Our mathematics program provides high expectations while ensuring that strong academic support is available to students. We use a college preparatory curriculum, a mastery based assessment structure, and expect students to engage in their learning process. In turn teachers provide high levels of academic support and engaging and motivating instruction.
IMP1: This course highlights problem solving, and collaborative approaches to learning. Specifically the units expose students to increasing number sense through fundamental algebraic concepts such as writing equations, understanding and using variables, graphing, and analyzing number and geometric patterns; generalizing and analyzing specific functions (linear and quadratic); analyzing rates of change; creating and analyzing mathematical models; curve fitting; concepts of probability and data analysis; introduction to Euclidean Geometry and trigonometry.

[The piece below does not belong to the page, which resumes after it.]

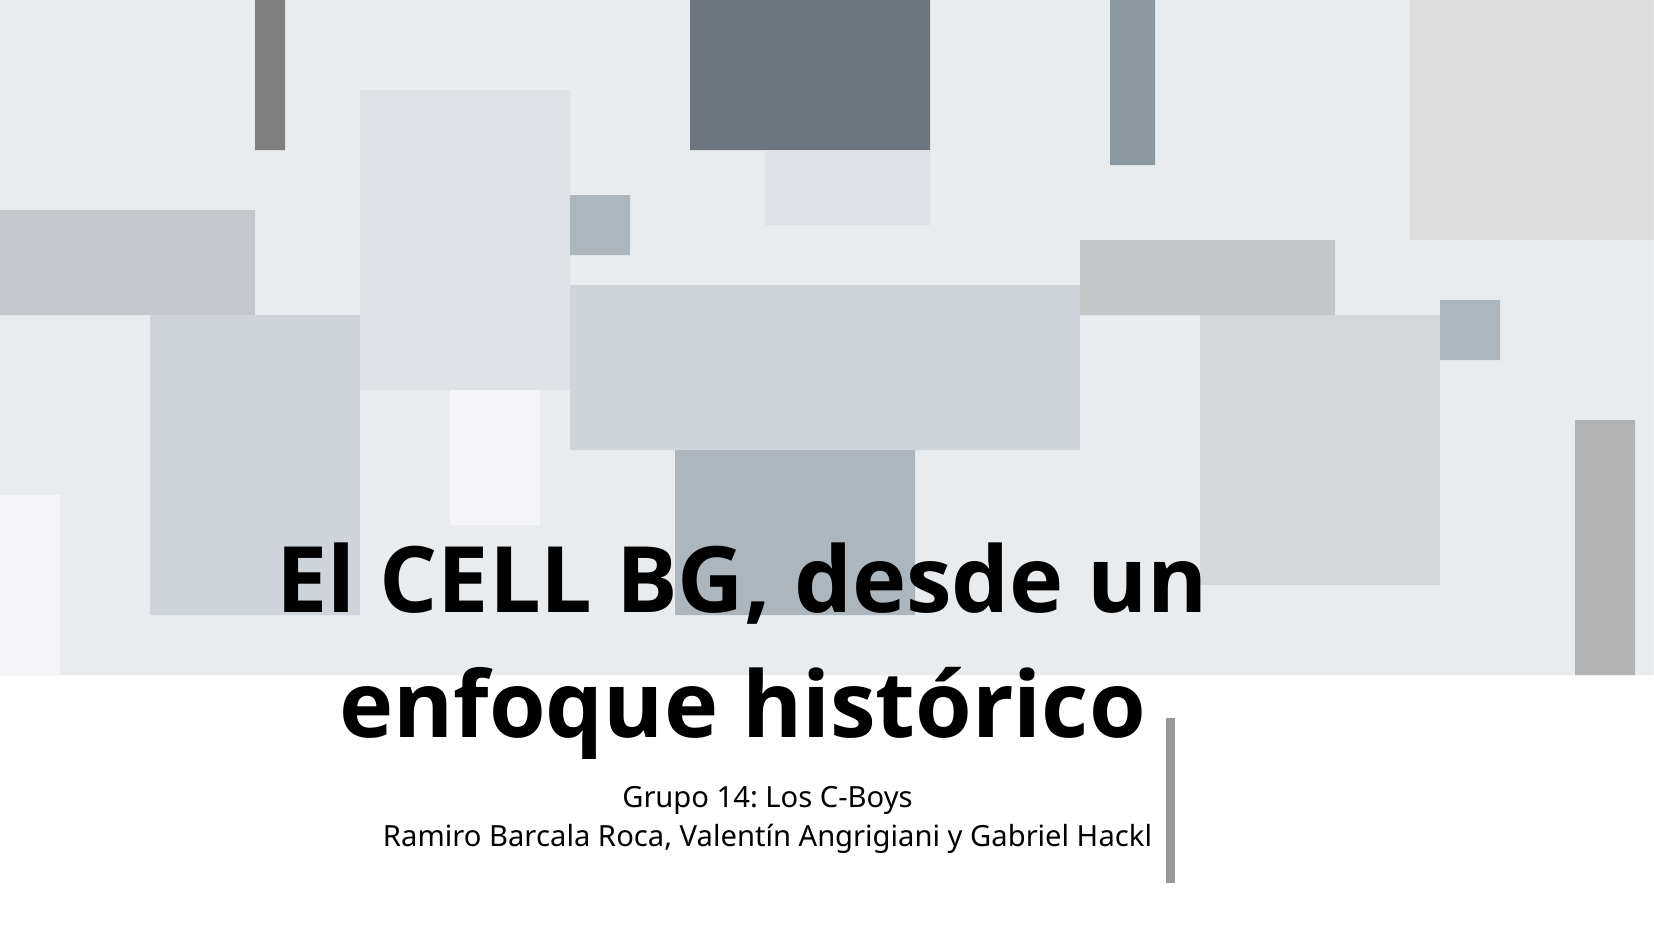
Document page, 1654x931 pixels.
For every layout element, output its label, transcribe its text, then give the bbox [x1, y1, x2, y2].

subtitle Grupo 14: Los C-Boys Ramiro Barcala Roca, Valentín Angrigiani y Gabriel Hackl [0, 738, 1536, 894]
title El CELL BG, desde un enfoque histórico [206, 451, 1279, 827]
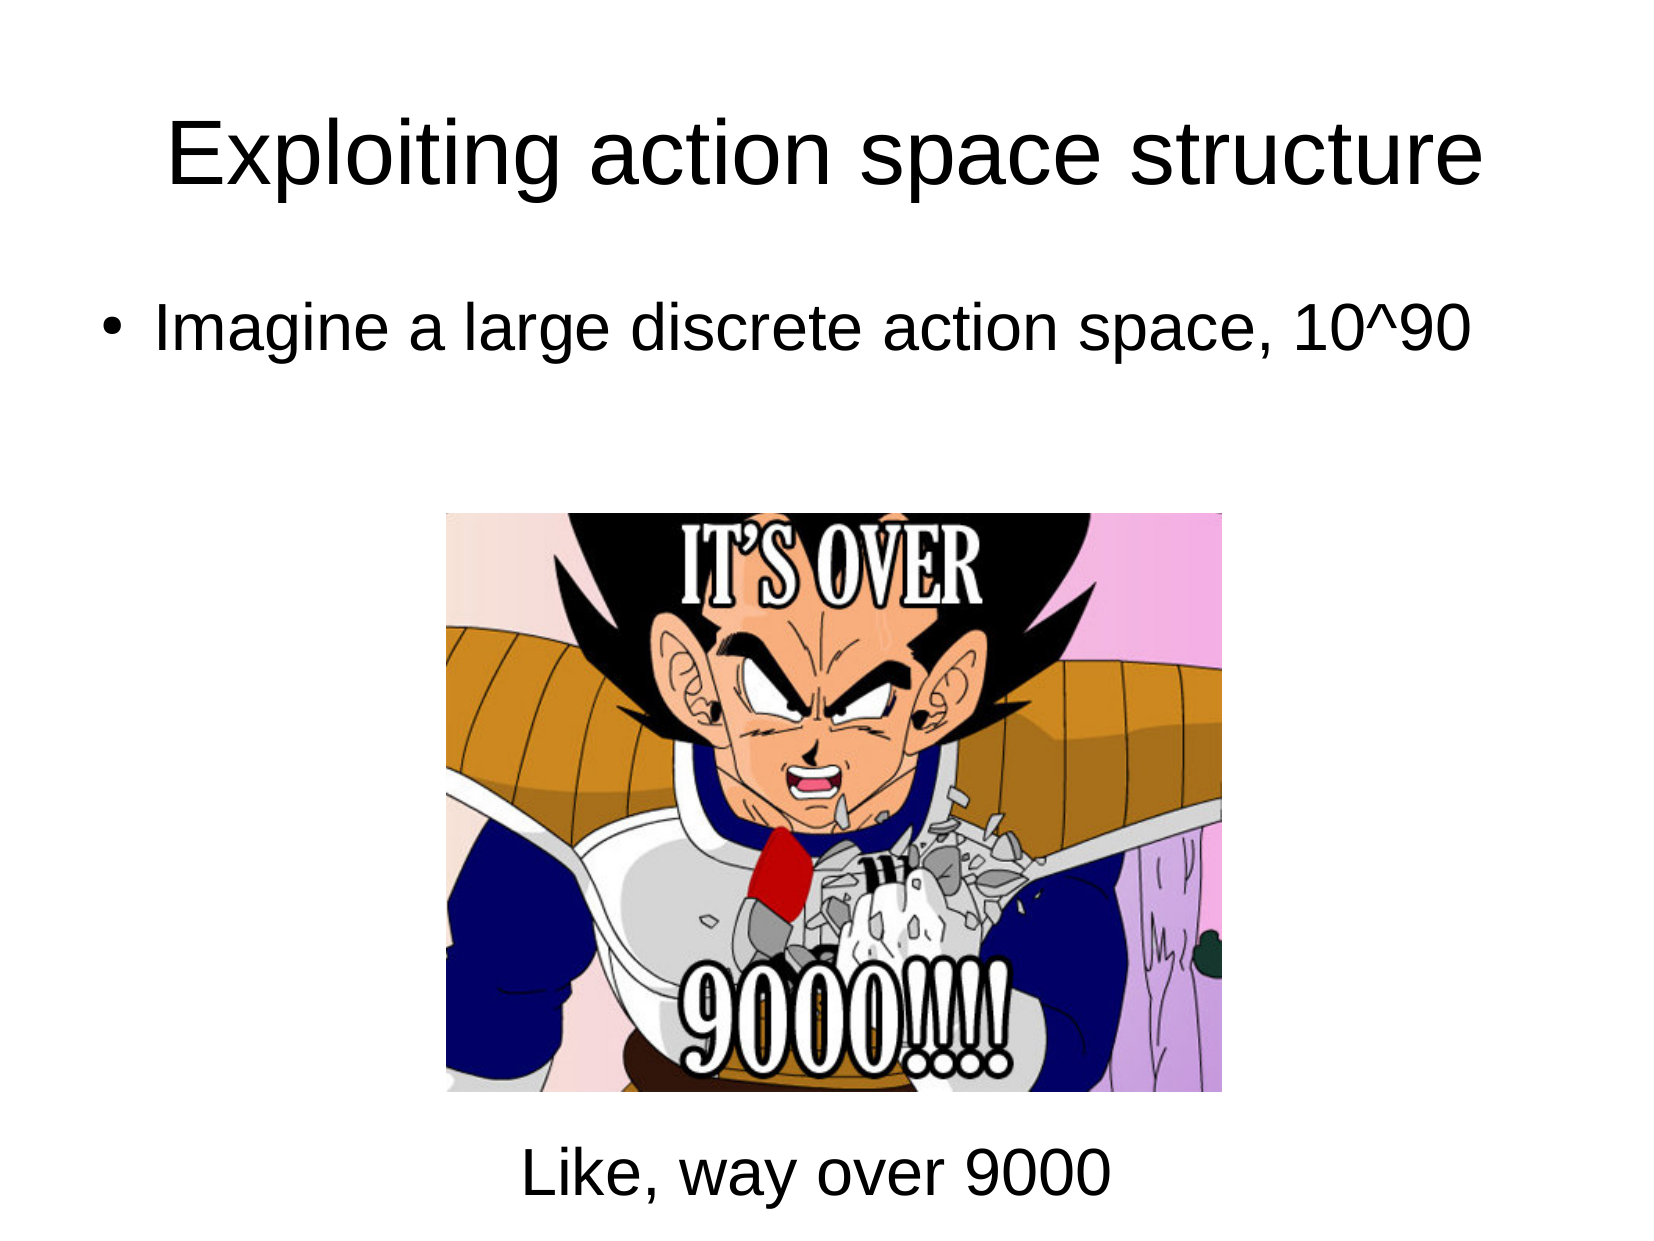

IMP2: Building upon the first year, the second year’s mathematics develop a more sophisticated use of algebraic techniques and applications of geometry and trigonometry through investigations of complex situations. Specific topics include developing and identifying equivalent equations, developing more sophisticated algebraic techniques to solve more complex equations, exploring the concept of function more in depth with equations and graphs, developing and using laws of exponents, investigating exponential and logarithmic functions, using scientific notation, applying trigonometry to find areas and volumes of polygons, using the Pythagorean theorem, graphing and solving systems of equations, and maximizing or minimizing complex situations through linear programming.
IMP3: The third year exposes students to further concepts of algebra, geometry, trigonometry, and statistics by using real world situations and data. Specifically, analyzing quadratic functions in depth; using mathematics of physics; investigating coordinate geometry and Euclidean geometry; exploring growth models using concepts of calculus; Modeling exponential and logarithmic events; applying Matrix algebra to advanced linear programming problems; and investigating the binomial theorem.
IMP4: Fourth year learning outcomes* target concepts of advanced algebra, pre-calculus, advanced trigonometry, and statistics. Units in the 4th year include the investigation of circular functions, the unit circle, polar coordinates, graphs of trigonometric functions, trigonometric identities, algebra of physics and modeling, advanced Euclidean geometry, programming, transformations of functions, matrix applications, function analysis and comparison, vectors, limiting processes, function operations, compositions, and inverses, power series and end behaviors. Another unit allows students to research an advanced mathematical topic of their choice requiring them to read, analyze, and understand technical texts.
*Learning outcome-a specific mathematical skill or concept that is assessed through classroom assignments, complex problems, portfolios, and traditional quizzes and tests.